The buzzards flying around the Town of Port Royal’s water tower were not happy. On Tuesday morning, their lofty nests on top of the tower were torn down, along with the rusted steel frame and tank that has been a visual landmark in the town since 1942.

It took the town about five years to plan and build a new water supply system, but it took less than one hour for the mechanics with Iseler Demolition of Port Hope, Mich., to take down the town’s outdated 21,000-gallon, elevated storage tank.

“We have had three mayors and three town managers that have worked on this project,” said Alex Long, the town’s mayor. “And this water tower was still in operation three weeks ago.”

The water tower was demolished and replaced with a 26,000-gallon atmospheric ground storage tank with two booster pumps and two bladder tanks housed in a new 20-by-20-foot precast building.

Long said the water system was failing because of mismanagement and lack of proper financial management over the years.

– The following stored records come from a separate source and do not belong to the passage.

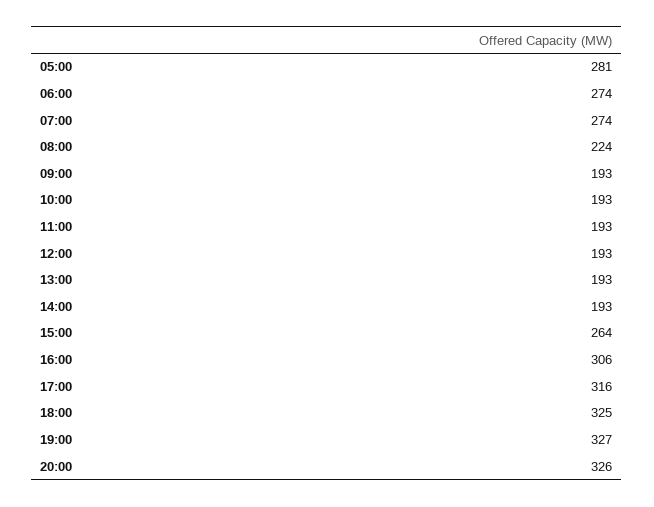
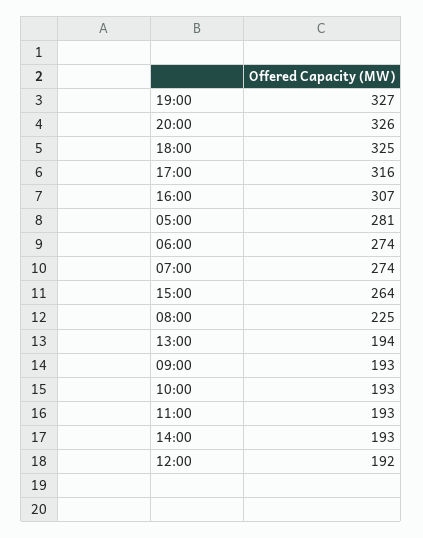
08:00: 224 -> 225
12:00: 193 -> 192
13:00: 193 -> 194
16:00: 306 -> 307

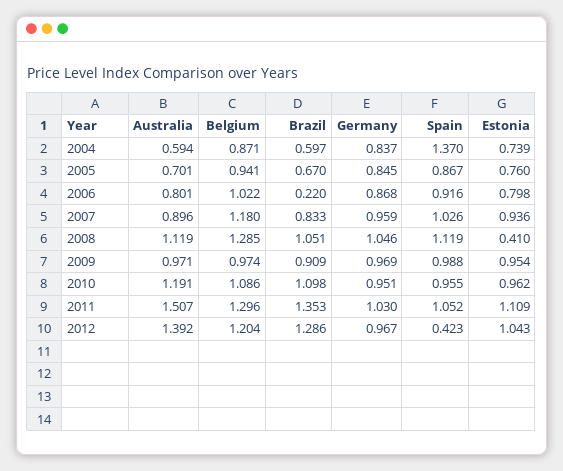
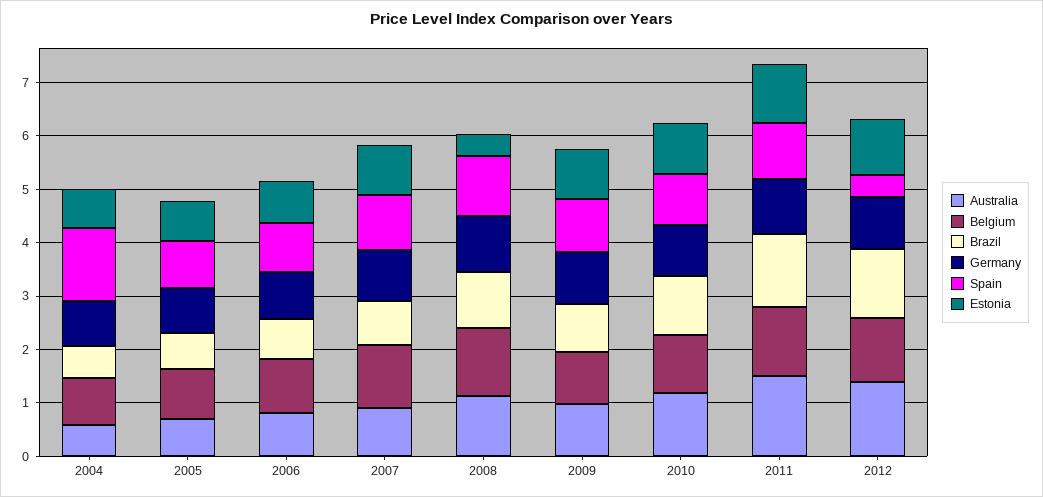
Brazil, 2006: 0.22 -> 0.8

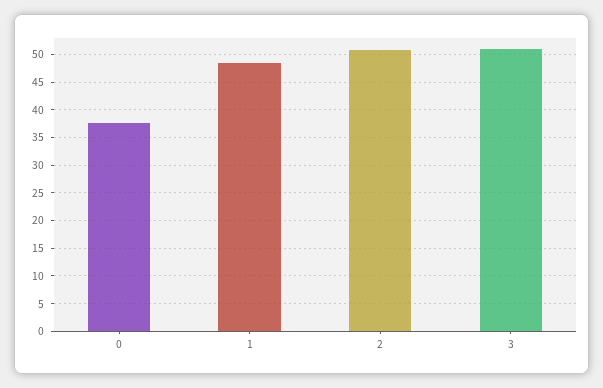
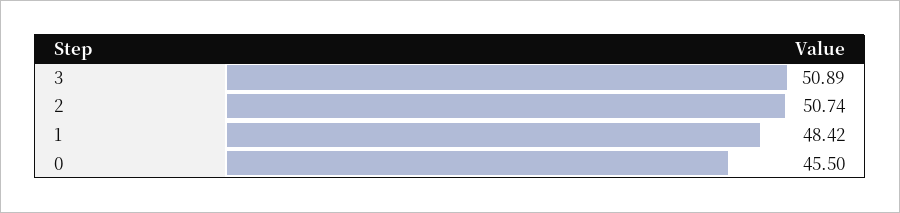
0: 37.5 -> 45.5

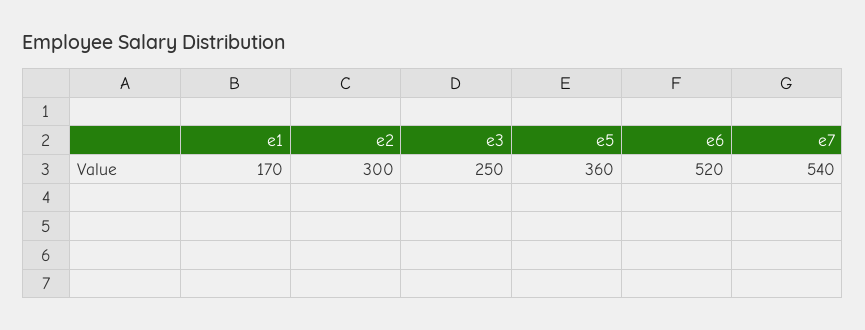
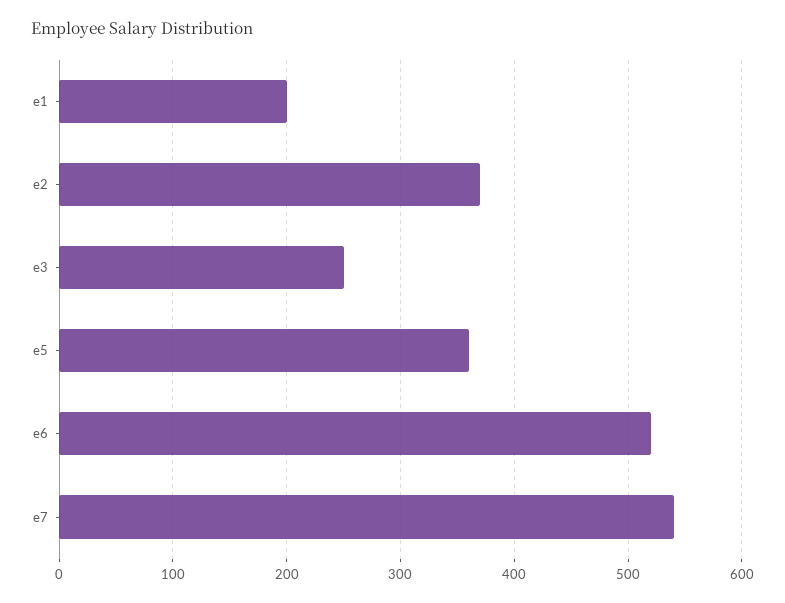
e1: 170 -> 200
e2: 300 -> 370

The Virginia Department of Health’s inspection of the tower said the storage tank was not water-tight—which potentially could cause contamination—and structurally unsound.

The estimated cost of the project is $1.4 million. The town received $800,000 in grant money from U.S. Department of Agriculture. Town residents agreed to pay higher water bills to shoulder their part of the financial responsibility, and Caroline County agreed to annex the town and gained 337 acres for additional revenues.

“It’s exciting to have a modern water system,” said Elizabeth Heimbach, who was watching the tower demolition. “Port Royal is rising.”

The U.S. Army built the original tower structure, whose wooden water tank was replaced in 1960. The water tower was needed for Fort A. P. Hill in nearby Caroline County, where troops were trained for World War II. Steel was rationed and used to build tanks, ships and aircraft.

“Presently, the new system and tanks are delivering water to citizens and businesses,” Long said. “After the elevated water tank is removed, and other site work done, the project will be completed.”

The Town Council is planning an official ceremony later this year.